[EXTRACT]
They told Congressional staffers at this demo that their OEM's would
take this $40 board and pay the royalties and add a box with a power
supply, remote control, blinking lights and other things this box would
need and then market it, package it, distribute it and mark it up for
the retailer all for an extra $20. For a grand total of $60.

OEM's tell me that it would go more like this, even in quantities of a
million. $40 board, $16 IP royalties, $10 for box etc., $10 for
marketing, sales and distribution cost and at least a 60% mark-up on all
that for a sale price of $120 and more likely $150. I can only imagine
the mess if the Government actually tries to get involved in the process
bypassing the retail distribution model with some other process. Then
the cost is anybodies guess. Like the Iraq war. First estimates were
under $50 billion. One General got fired because he suggested it might
be more than $50 billion. Now we are looking at a TRILLION $$$.

[Stored records]

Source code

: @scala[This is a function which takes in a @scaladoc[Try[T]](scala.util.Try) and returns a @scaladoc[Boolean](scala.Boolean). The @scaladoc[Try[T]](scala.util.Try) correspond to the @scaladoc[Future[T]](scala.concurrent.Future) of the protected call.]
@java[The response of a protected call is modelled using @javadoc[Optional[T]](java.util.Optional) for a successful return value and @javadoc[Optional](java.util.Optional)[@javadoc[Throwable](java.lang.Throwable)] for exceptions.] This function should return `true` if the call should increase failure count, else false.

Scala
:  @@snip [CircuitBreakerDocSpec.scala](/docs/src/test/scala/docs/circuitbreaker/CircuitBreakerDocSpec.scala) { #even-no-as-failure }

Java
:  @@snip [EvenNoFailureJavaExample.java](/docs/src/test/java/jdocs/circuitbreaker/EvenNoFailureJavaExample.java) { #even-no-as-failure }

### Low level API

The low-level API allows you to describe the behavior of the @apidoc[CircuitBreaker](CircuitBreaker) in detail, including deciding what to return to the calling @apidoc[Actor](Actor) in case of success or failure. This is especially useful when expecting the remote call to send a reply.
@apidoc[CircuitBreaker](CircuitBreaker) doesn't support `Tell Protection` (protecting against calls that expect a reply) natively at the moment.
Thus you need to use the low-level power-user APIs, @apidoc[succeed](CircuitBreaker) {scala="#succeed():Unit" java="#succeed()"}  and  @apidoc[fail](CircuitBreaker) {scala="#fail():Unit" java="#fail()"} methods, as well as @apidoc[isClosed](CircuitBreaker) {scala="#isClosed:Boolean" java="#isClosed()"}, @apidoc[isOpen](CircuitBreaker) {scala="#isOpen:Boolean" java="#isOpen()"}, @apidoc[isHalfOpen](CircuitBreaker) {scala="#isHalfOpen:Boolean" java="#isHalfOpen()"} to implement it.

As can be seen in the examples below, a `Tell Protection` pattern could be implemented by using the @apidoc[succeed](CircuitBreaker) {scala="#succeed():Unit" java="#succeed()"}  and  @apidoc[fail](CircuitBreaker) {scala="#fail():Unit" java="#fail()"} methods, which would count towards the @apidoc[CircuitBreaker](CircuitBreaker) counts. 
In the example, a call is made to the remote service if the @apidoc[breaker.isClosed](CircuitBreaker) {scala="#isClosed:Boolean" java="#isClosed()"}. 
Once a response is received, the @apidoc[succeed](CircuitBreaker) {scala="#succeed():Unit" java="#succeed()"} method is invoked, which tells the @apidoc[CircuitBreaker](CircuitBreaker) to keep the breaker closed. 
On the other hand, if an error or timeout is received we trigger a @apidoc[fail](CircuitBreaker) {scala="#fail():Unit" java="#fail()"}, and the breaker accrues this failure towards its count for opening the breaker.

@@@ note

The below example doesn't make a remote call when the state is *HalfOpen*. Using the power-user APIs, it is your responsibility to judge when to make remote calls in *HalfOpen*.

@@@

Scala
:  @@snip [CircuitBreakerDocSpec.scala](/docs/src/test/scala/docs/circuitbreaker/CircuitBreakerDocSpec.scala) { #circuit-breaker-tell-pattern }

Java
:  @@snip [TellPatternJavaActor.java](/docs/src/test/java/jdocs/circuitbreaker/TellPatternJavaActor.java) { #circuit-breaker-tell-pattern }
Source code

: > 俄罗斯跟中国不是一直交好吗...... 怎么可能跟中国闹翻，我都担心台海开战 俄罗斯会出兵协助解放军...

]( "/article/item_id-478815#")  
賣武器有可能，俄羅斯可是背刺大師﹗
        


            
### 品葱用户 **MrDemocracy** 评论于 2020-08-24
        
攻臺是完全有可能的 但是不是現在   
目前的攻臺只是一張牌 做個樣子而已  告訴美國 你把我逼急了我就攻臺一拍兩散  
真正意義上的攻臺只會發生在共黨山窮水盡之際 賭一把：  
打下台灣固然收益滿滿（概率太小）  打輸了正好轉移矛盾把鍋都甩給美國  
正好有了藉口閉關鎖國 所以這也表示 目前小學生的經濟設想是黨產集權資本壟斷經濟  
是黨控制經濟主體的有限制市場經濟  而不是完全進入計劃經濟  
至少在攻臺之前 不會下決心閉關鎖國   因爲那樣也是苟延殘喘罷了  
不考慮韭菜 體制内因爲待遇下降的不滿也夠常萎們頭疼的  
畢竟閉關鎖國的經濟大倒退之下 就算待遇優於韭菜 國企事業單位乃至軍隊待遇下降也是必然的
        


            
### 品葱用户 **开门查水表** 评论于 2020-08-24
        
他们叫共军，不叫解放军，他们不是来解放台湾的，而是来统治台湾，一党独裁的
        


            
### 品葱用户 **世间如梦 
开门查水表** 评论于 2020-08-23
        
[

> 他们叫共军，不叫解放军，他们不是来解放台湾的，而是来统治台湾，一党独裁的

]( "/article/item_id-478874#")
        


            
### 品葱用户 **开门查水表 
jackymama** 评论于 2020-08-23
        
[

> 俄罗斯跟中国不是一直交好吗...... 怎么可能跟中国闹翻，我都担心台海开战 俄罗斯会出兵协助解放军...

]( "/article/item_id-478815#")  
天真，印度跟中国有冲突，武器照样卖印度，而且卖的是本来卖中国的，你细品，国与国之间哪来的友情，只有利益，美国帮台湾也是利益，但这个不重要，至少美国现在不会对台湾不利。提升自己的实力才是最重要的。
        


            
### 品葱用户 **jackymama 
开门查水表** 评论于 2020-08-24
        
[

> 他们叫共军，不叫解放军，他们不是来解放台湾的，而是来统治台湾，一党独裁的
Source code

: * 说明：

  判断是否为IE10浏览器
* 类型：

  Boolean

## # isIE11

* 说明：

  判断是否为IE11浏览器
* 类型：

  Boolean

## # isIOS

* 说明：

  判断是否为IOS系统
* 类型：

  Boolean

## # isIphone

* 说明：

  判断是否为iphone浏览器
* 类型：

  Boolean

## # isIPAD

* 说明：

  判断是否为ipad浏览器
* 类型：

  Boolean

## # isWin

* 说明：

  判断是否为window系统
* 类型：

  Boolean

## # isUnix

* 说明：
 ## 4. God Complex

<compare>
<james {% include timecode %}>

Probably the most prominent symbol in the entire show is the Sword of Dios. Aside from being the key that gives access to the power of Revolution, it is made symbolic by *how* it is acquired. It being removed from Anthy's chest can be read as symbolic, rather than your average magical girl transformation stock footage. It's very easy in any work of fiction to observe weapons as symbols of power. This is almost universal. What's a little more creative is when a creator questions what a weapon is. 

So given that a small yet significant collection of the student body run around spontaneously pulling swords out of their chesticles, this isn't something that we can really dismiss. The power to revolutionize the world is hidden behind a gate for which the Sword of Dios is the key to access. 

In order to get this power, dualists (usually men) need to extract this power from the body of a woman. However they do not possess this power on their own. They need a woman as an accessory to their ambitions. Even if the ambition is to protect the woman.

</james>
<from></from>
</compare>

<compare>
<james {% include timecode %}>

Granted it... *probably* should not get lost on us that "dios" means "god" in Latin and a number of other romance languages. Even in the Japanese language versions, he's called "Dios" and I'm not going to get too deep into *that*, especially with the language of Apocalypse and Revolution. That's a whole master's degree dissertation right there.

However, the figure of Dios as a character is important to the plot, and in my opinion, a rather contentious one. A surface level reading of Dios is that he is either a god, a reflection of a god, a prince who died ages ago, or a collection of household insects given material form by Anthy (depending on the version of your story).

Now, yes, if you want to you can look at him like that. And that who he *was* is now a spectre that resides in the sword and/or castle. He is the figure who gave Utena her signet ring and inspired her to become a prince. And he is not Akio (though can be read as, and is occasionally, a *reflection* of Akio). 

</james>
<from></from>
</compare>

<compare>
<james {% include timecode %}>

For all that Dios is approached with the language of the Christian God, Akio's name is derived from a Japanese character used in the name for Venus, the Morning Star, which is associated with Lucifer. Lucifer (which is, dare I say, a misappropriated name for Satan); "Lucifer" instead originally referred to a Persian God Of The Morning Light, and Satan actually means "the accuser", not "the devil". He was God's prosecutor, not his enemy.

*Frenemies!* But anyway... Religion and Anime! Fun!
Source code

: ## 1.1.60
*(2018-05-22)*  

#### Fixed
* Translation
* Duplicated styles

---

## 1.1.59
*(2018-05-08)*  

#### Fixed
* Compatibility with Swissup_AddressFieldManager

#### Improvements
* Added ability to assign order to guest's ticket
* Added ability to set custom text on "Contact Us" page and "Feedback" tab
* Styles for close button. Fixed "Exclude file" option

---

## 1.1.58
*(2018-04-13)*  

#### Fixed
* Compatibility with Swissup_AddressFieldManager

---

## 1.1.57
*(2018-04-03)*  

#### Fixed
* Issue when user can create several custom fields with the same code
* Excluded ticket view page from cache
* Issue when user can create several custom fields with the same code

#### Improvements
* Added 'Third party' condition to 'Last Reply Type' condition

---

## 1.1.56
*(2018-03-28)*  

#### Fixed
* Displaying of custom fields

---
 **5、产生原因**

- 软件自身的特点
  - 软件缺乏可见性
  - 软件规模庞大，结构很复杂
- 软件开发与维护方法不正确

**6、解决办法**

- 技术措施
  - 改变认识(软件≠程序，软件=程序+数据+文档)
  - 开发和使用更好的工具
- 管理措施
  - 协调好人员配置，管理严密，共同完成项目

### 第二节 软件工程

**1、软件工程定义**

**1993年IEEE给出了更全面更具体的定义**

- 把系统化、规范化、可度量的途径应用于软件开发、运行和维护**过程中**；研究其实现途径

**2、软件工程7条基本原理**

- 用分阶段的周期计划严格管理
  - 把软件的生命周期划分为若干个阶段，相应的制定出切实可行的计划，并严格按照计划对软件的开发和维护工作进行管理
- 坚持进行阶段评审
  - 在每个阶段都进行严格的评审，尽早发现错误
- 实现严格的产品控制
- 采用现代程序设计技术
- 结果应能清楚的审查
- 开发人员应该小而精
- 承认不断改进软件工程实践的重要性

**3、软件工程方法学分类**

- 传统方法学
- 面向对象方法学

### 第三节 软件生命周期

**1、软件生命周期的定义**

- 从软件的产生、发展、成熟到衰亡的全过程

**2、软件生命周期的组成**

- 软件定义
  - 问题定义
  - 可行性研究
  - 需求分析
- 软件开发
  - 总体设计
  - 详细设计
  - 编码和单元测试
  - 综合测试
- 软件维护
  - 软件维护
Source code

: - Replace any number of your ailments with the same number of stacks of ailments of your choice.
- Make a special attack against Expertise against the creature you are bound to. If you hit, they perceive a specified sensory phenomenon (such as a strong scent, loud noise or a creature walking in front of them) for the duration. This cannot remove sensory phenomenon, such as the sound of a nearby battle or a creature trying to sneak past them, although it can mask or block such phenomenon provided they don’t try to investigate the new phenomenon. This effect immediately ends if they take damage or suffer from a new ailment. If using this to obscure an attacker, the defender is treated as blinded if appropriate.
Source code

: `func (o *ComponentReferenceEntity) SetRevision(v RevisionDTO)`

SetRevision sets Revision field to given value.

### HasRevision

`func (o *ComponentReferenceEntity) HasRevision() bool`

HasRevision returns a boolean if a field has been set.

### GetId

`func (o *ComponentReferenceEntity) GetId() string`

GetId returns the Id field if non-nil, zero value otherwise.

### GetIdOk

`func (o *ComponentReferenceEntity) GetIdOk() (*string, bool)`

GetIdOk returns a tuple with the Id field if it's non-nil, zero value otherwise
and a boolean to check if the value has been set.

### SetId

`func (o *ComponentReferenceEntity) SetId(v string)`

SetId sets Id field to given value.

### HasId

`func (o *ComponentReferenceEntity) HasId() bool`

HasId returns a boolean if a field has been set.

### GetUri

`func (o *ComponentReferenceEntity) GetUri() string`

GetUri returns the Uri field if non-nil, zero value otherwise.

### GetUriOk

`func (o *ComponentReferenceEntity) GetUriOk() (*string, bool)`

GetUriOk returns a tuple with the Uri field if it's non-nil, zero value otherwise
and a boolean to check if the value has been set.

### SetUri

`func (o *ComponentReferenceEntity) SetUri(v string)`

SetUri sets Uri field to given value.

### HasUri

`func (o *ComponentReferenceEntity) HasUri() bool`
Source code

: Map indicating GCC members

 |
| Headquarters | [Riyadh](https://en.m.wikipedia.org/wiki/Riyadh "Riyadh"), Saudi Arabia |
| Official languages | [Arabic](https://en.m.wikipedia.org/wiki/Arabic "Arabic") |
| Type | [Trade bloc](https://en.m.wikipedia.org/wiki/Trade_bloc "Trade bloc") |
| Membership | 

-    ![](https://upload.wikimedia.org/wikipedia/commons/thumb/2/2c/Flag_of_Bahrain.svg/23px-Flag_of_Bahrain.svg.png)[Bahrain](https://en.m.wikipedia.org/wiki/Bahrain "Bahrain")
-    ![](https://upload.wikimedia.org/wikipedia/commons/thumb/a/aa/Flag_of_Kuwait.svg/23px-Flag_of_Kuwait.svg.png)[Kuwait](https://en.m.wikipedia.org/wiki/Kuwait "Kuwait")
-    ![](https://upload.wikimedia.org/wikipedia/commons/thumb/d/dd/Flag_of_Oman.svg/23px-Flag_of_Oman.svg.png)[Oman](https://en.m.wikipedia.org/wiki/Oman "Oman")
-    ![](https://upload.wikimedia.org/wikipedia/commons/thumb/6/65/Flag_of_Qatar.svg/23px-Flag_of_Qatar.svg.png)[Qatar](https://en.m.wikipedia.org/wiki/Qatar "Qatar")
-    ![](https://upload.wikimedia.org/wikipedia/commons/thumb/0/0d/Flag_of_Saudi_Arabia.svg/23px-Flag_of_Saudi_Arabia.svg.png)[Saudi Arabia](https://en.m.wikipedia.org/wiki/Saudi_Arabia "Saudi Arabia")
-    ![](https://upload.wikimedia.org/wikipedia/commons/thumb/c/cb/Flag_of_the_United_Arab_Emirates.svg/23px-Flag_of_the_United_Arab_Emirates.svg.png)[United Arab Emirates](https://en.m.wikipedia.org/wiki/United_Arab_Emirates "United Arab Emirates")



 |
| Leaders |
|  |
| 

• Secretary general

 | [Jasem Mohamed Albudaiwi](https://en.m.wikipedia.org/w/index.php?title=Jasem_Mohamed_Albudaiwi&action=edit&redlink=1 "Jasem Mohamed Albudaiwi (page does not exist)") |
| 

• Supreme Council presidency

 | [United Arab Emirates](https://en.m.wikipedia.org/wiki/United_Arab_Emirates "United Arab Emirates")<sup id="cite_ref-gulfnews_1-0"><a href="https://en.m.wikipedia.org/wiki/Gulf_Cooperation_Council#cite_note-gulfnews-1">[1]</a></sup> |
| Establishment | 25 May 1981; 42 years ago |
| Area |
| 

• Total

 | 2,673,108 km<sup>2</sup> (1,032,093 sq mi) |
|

[WHAT TO WORK ON]
1 - In the records, retype the lines from the one containing "(o *ComponentReferenceEntity) GetUriOk()" to the one containing "indicating GCC members", including both.
2 - Extend the passage on the retail cost of the $40 board from its final sentence.
The text and the records were taken from separate sources.

[ANSWERS BELOW]
1 -
`func (o *ComponentReferenceEntity) GetUriOk() (*string, bool)`

GetUriOk returns a tuple with the Uri field if it's non-nil, zero value otherwise
and a boolean to check if the value has been set.

### SetUri

`func (o *ComponentReferenceEntity) SetUri(v string)`

SetUri sets Uri field to given value.

### HasUri

`func (o *ComponentReferenceEntity) HasUri() bool`
Source code

: Map indicating GCC members

2 -
Of course this was all predicated on this all happening by the end of
2006 and that has now morphed to 2009 and even that seems on hold. So
this $60 may be possible with 8-VSB converter boxes by then.

In the meantime if we switched to COFDM, converter boxes in the millions
could be had immediately at prices like $45. COFDM receivers were being
sold in the UK on sale for $35 before last Christmas. After all the IP
royalty cost for COFDM is $.60.

Bob Miller
Anonymous
July 4, 2005 10:00:27 PM

Archived from groups: alt.video.digital-tv (More info?)

On Mon, 04 Jul 2005 02:52:14 GMT Bob Miller <robmx@earthlink.net> wrote:

| Can they make them for $25? There is $16 just in IP royalties alone for
| an 8-VSB converter. I watched a demonstration of a proposed digital to
| analog converter in DC a few weeks ago. It was being demonstrated as a
| device that could be bought in the millions and the price they gave was
| $40 for a board at those quantities and before IP royalties.

Stupid politicians that let the FCC standardize on 8-VSB should pay
the IP cost out of their own pay checks.

What the government might also do is negotiate the IP directly, saying
"let us have it for $0.60 per unit just for the subsidized units, or
else we'll make subsidized units with COFDM." :-)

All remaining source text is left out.